New batsman in. The equation was simple. One wicket – 12 deliveries.
Luckily, all it took was two, as Scrappy’s slow-ball magic snared another victim, who popped it up off bat and pad into Dickie’s warm and loving embrace. Victory by 94 runs, with 10 balls to spare.
Garratt, R., 3-25 (7.2)
East, A., 2-15 (7)
Pusey, R., 2-29 (6)
Chung, M., 1-10 (3)
A great result made possible by some clever thinking, tough decisions, and selfless performances from those at the top of the tree (no more smoke being blown up arses that way, I promise.)
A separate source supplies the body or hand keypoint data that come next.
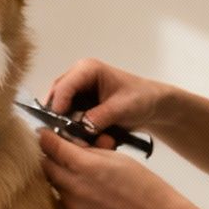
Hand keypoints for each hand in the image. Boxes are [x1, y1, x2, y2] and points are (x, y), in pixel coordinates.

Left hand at [37, 128, 187, 208]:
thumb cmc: (141, 182)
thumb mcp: (115, 156)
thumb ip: (88, 149)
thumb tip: (69, 141)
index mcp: (85, 166)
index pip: (51, 147)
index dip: (46, 137)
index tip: (45, 132)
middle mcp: (74, 188)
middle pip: (46, 166)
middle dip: (50, 155)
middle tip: (60, 149)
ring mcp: (73, 206)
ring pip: (53, 183)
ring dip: (59, 173)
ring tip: (77, 169)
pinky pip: (62, 199)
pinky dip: (67, 190)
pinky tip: (84, 187)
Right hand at [44, 60, 171, 149]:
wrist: (152, 105)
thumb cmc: (141, 98)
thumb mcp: (122, 108)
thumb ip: (99, 117)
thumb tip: (80, 128)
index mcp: (87, 69)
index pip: (64, 86)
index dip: (59, 106)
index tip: (59, 125)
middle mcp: (77, 78)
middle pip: (56, 98)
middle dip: (60, 118)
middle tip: (66, 137)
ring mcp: (76, 92)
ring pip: (60, 111)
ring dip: (67, 126)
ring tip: (79, 140)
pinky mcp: (79, 105)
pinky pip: (68, 118)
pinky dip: (74, 129)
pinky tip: (85, 139)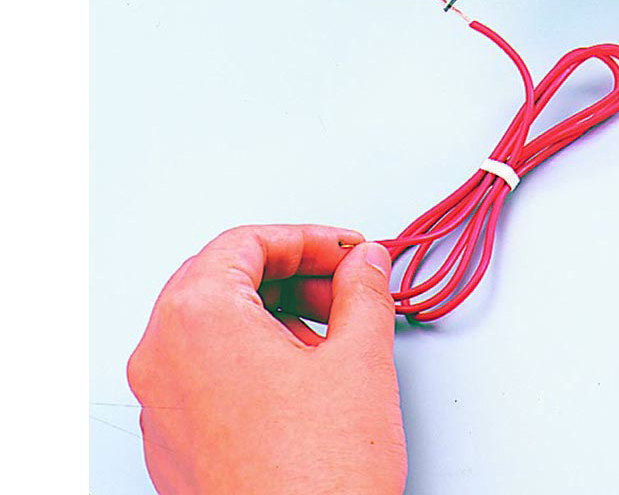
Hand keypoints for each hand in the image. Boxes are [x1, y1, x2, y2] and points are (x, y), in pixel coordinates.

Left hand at [127, 225, 405, 494]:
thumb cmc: (317, 478)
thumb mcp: (360, 358)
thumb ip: (363, 290)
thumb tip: (365, 262)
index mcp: (196, 319)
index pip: (246, 243)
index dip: (308, 239)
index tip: (349, 251)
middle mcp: (163, 357)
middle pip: (225, 279)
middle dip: (293, 274)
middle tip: (346, 284)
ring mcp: (161, 405)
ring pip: (215, 325)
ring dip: (276, 313)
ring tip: (334, 333)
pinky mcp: (174, 443)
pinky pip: (207, 370)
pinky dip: (254, 353)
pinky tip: (305, 374)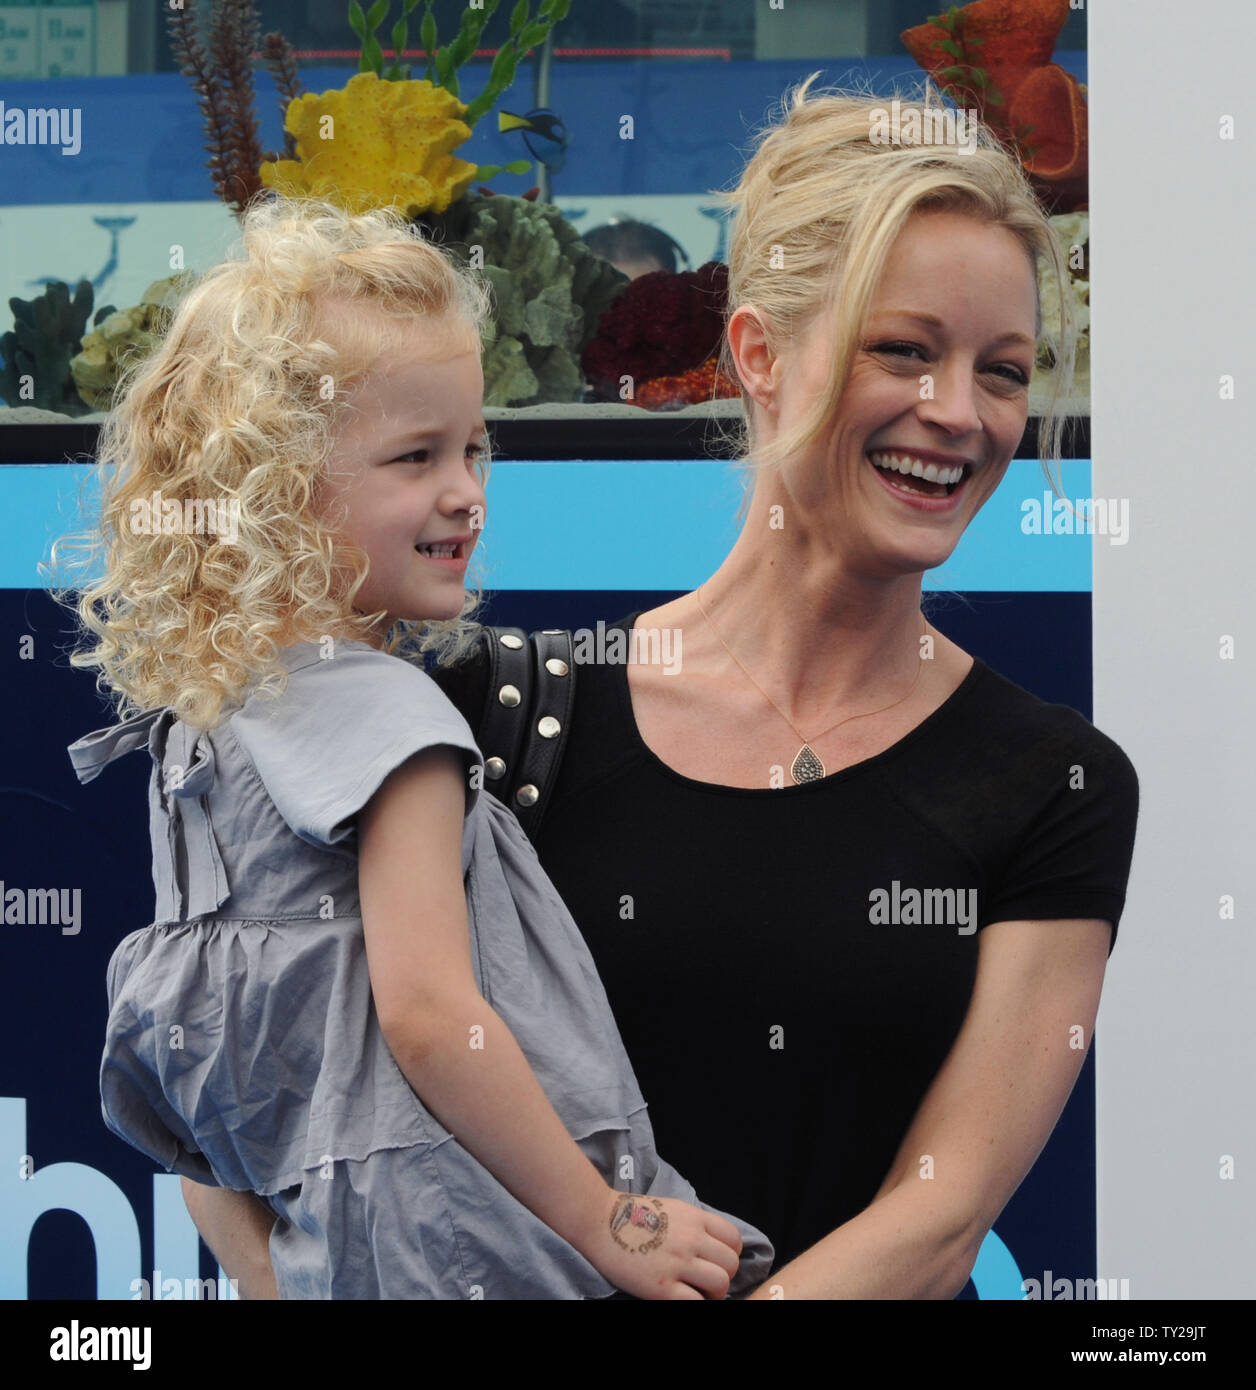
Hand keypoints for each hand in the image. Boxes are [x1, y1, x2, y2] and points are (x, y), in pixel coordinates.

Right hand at [588, 1191, 742, 1300]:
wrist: (598, 1220)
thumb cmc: (631, 1215)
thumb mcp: (670, 1208)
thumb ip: (693, 1224)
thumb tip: (710, 1245)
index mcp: (694, 1218)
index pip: (733, 1238)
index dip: (729, 1254)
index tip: (716, 1262)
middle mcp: (691, 1238)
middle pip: (731, 1264)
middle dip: (723, 1276)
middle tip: (706, 1282)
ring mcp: (677, 1263)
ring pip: (720, 1283)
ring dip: (712, 1293)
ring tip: (696, 1293)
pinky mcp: (661, 1287)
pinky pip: (695, 1302)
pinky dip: (695, 1304)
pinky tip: (680, 1299)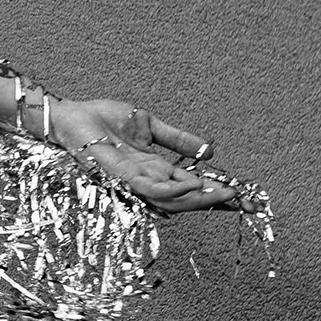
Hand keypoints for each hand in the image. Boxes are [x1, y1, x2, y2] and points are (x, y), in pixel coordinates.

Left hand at [45, 98, 242, 213]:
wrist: (70, 117)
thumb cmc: (101, 121)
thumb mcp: (149, 126)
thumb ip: (178, 140)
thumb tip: (210, 151)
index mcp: (155, 171)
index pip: (192, 188)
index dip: (219, 194)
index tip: (250, 198)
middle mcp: (146, 182)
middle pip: (187, 200)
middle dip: (218, 203)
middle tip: (249, 203)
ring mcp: (132, 183)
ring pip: (172, 200)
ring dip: (201, 200)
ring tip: (229, 195)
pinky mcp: (119, 176)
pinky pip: (149, 188)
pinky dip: (173, 189)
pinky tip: (193, 185)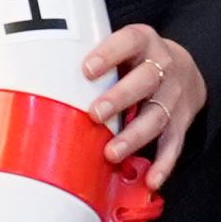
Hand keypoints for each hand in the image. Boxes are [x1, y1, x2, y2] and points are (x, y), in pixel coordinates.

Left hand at [84, 21, 206, 187]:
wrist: (184, 69)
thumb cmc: (135, 60)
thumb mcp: (120, 46)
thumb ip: (92, 58)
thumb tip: (37, 74)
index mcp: (143, 41)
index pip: (128, 42)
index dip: (109, 54)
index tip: (87, 70)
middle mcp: (163, 66)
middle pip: (146, 81)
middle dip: (120, 98)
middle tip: (95, 114)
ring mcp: (173, 96)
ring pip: (157, 116)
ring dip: (134, 136)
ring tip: (111, 153)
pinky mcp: (181, 121)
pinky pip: (173, 144)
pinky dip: (163, 164)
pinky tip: (150, 180)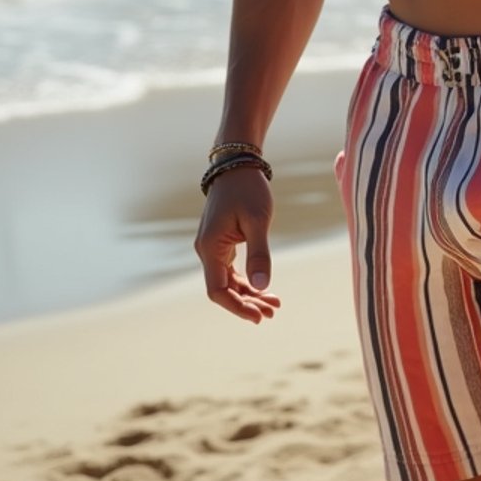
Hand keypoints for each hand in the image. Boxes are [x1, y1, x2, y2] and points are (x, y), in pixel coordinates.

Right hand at [194, 167, 281, 323]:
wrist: (237, 164)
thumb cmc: (248, 189)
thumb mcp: (258, 221)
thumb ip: (259, 254)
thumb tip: (263, 286)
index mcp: (210, 247)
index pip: (218, 290)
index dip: (237, 307)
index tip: (259, 316)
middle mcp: (206, 250)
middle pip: (223, 289)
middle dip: (247, 303)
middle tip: (273, 312)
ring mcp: (212, 247)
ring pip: (228, 281)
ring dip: (249, 294)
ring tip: (274, 304)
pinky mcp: (221, 242)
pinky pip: (231, 270)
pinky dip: (247, 280)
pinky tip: (264, 288)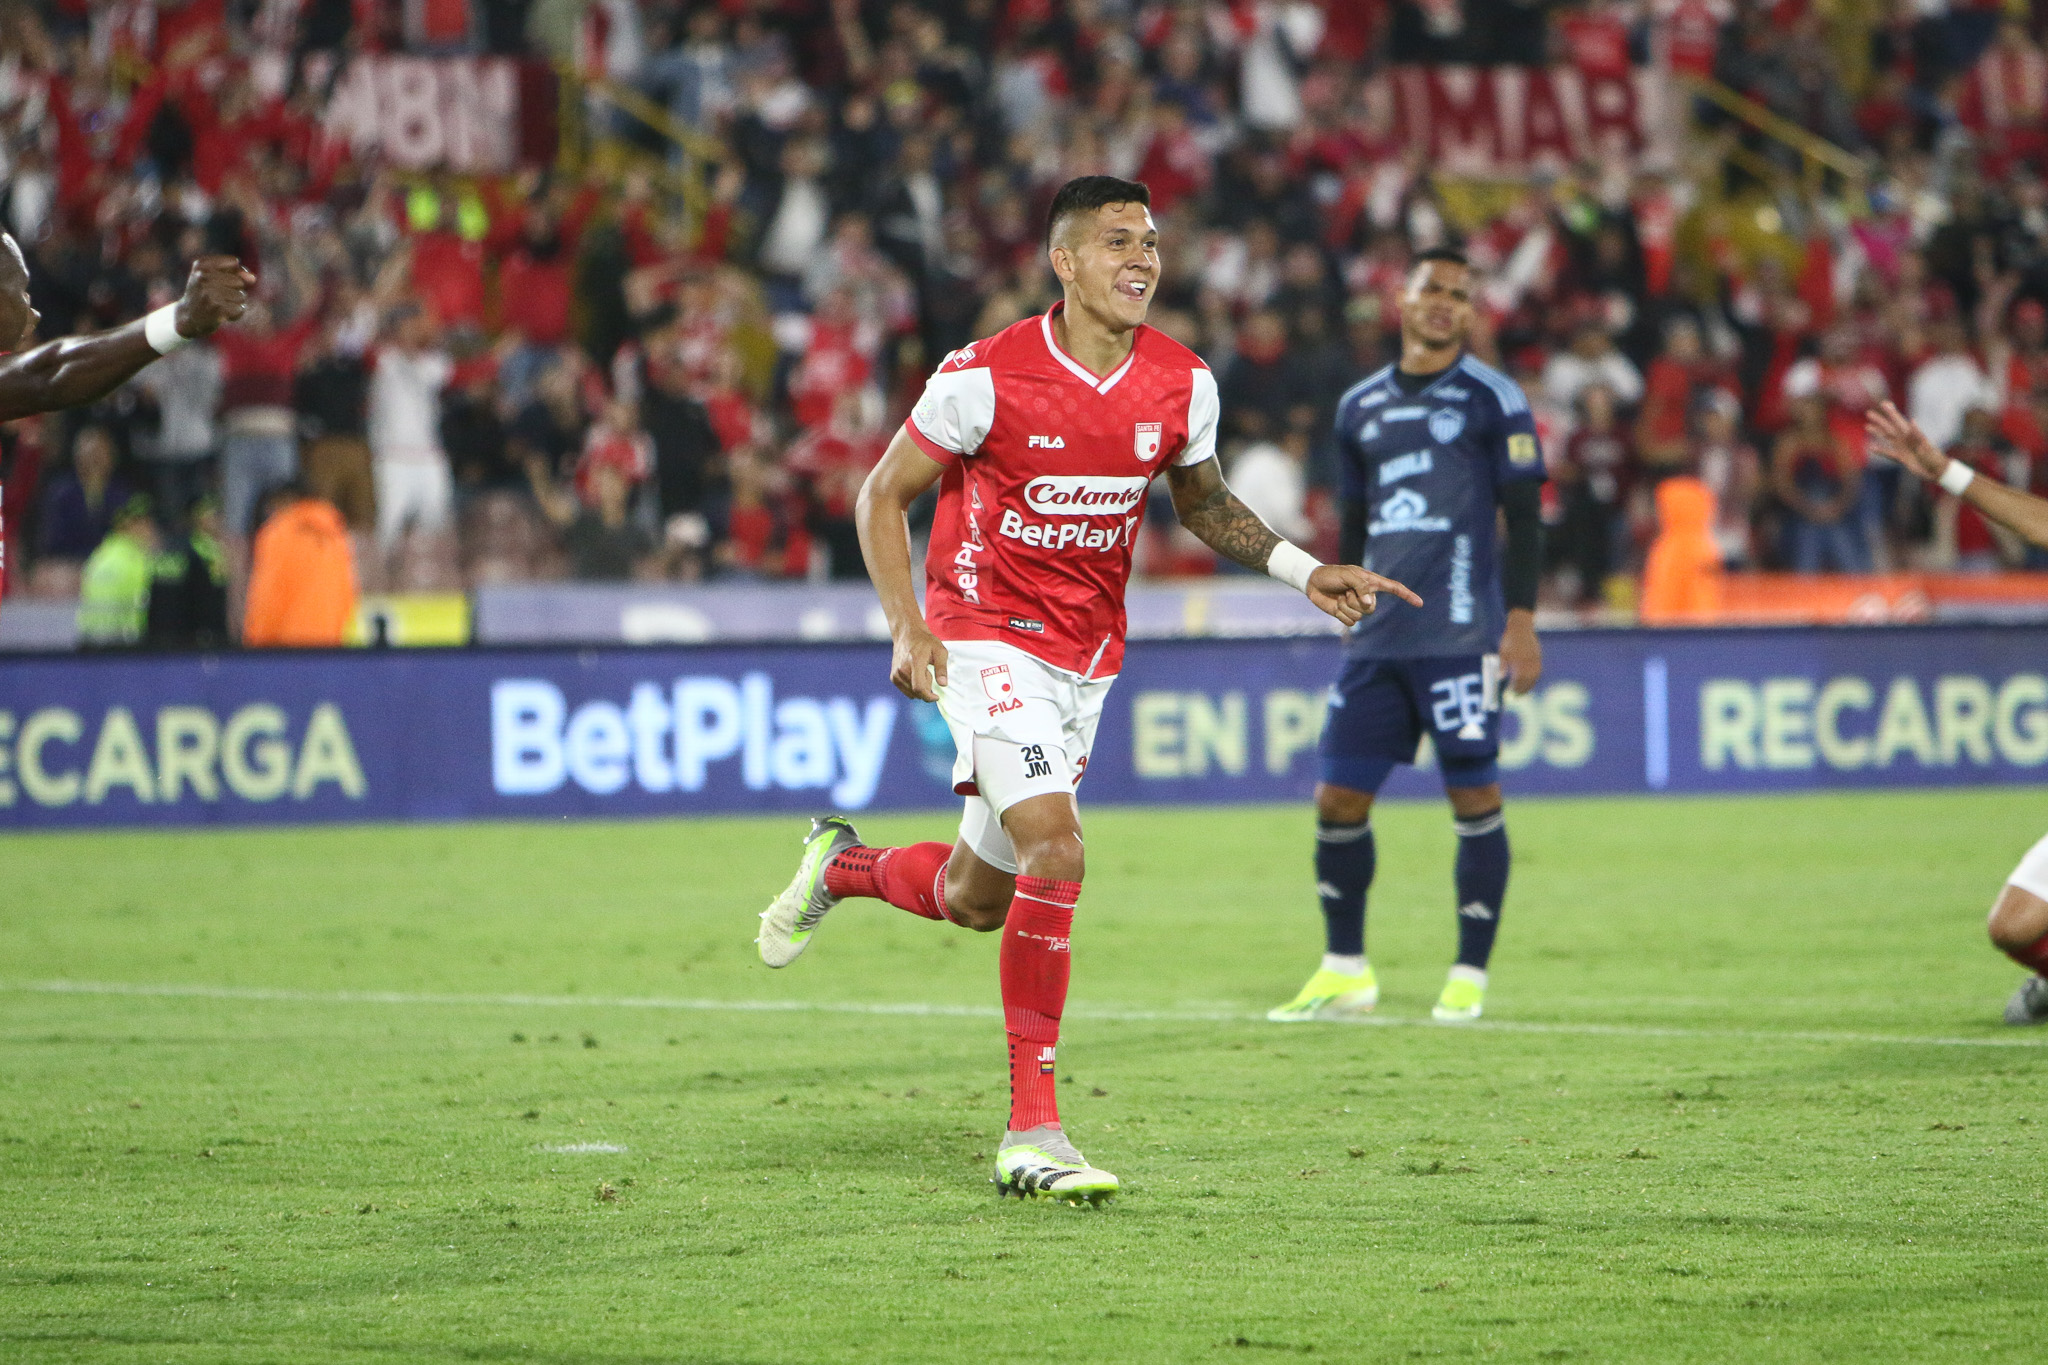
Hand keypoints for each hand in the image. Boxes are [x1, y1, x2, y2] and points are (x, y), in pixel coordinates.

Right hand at [173, 256, 254, 338]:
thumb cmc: (207, 294)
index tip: (217, 280)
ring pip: (242, 296)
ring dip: (234, 303)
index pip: (234, 262)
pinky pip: (240, 309)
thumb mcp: (217, 277)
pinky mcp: (216, 309)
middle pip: (240, 281)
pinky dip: (235, 314)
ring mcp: (208, 293)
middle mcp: (202, 277)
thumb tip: (253, 278)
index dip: (233, 273)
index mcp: (201, 264)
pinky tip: (221, 315)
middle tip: (217, 296)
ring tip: (218, 305)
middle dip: (234, 290)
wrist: (189, 318)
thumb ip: (238, 272)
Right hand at [889, 624, 948, 702]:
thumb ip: (942, 668)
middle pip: (917, 691)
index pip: (919, 687)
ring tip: (922, 672)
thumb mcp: (940, 651)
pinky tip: (915, 675)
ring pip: (911, 693)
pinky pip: (906, 691)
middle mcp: (902, 669)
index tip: (936, 697)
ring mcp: (896, 674)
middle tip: (929, 672)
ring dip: (920, 687)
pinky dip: (913, 687)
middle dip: (927, 688)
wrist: (907, 634)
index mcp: (915, 662)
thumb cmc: (925, 642)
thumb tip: (943, 684)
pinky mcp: (893, 677)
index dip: (928, 696)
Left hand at [1306, 563, 1422, 627]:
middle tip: (1346, 591)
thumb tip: (1370, 604)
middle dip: (1357, 601)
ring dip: (1347, 607)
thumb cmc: (1332, 574)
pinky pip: (1350, 622)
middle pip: (1372, 608)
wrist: (1314, 583)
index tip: (1419, 603)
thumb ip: (1361, 587)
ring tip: (1340, 596)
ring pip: (1360, 616)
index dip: (1407, 595)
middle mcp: (1367, 595)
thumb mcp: (1348, 575)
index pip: (1393, 588)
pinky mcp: (1346, 614)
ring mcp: (1357, 606)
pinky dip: (1341, 614)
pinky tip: (1336, 605)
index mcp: (1371, 582)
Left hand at [1501, 609, 1541, 694]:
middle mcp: (1529, 661)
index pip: (1519, 679)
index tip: (1509, 693)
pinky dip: (1534, 679)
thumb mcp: (1502, 652)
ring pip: (1534, 677)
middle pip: (1528, 680)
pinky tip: (1528, 683)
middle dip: (1522, 689)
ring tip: (1522, 693)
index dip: (1515, 687)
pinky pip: (1538, 671)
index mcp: (1520, 660)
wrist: (1521, 627)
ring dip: (1529, 686)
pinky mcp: (1539, 657)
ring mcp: (1535, 660)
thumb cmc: (1509, 640)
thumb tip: (1499, 678)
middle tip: (1515, 697)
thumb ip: (1502, 665)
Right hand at [1865, 401, 1944, 480]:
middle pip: (1889, 427)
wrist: (1936, 471)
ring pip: (1887, 438)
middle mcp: (1905, 439)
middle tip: (1869, 413)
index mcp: (1911, 434)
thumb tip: (1912, 420)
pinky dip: (1880, 450)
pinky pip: (1888, 453)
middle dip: (1879, 420)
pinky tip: (1871, 448)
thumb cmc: (1933, 457)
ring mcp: (1903, 448)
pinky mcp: (1902, 458)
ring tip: (1867, 426)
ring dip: (1877, 432)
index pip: (1898, 421)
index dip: (1891, 412)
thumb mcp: (1925, 445)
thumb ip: (1917, 434)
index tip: (1883, 404)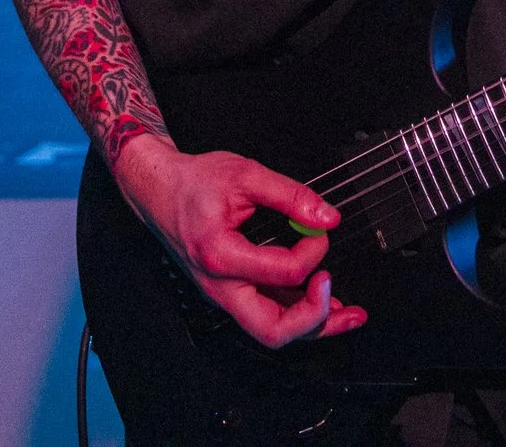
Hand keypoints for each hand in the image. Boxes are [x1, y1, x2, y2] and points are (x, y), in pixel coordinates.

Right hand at [110, 133, 368, 346]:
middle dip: (315, 319)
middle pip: (272, 329)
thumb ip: (290, 195)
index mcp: (220, 255)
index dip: (314, 249)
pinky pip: (265, 315)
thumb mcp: (244, 174)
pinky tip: (322, 305)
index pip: (283, 271)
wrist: (157, 191)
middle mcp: (219, 286)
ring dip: (313, 326)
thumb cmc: (193, 183)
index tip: (319, 228)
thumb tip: (326, 216)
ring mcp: (223, 295)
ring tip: (348, 315)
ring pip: (271, 330)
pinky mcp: (228, 293)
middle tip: (341, 298)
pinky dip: (297, 315)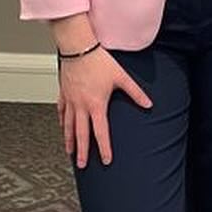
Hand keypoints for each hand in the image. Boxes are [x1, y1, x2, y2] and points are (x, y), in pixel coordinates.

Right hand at [57, 47, 151, 167]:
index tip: (107, 160)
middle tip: (82, 165)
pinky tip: (62, 127)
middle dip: (82, 151)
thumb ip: (136, 93)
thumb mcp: (121, 77)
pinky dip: (62, 121)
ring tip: (70, 152)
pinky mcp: (63, 93)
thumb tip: (149, 104)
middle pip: (81, 134)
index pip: (101, 132)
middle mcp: (81, 106)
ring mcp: (70, 100)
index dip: (104, 148)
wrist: (78, 47)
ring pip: (68, 125)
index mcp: (96, 105)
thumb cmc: (99, 61)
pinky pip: (61, 111)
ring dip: (69, 140)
Billy deservedly got to take home Big Pat this week, with special acknowledgement for not only the Skipper, but also Walkie who did an excellent job umpiring the full game.
With the course corrected after last week’s blip, all that was left was a trip to the pub to round things off properly. Fun and merriment for all.
Apart from Scrappy, who smacked himself in the face with the car door and took a lovely chunk off his front tooth (already fixed though, thankfully).
On we roll. Next stop, back to the Oakfield Wok.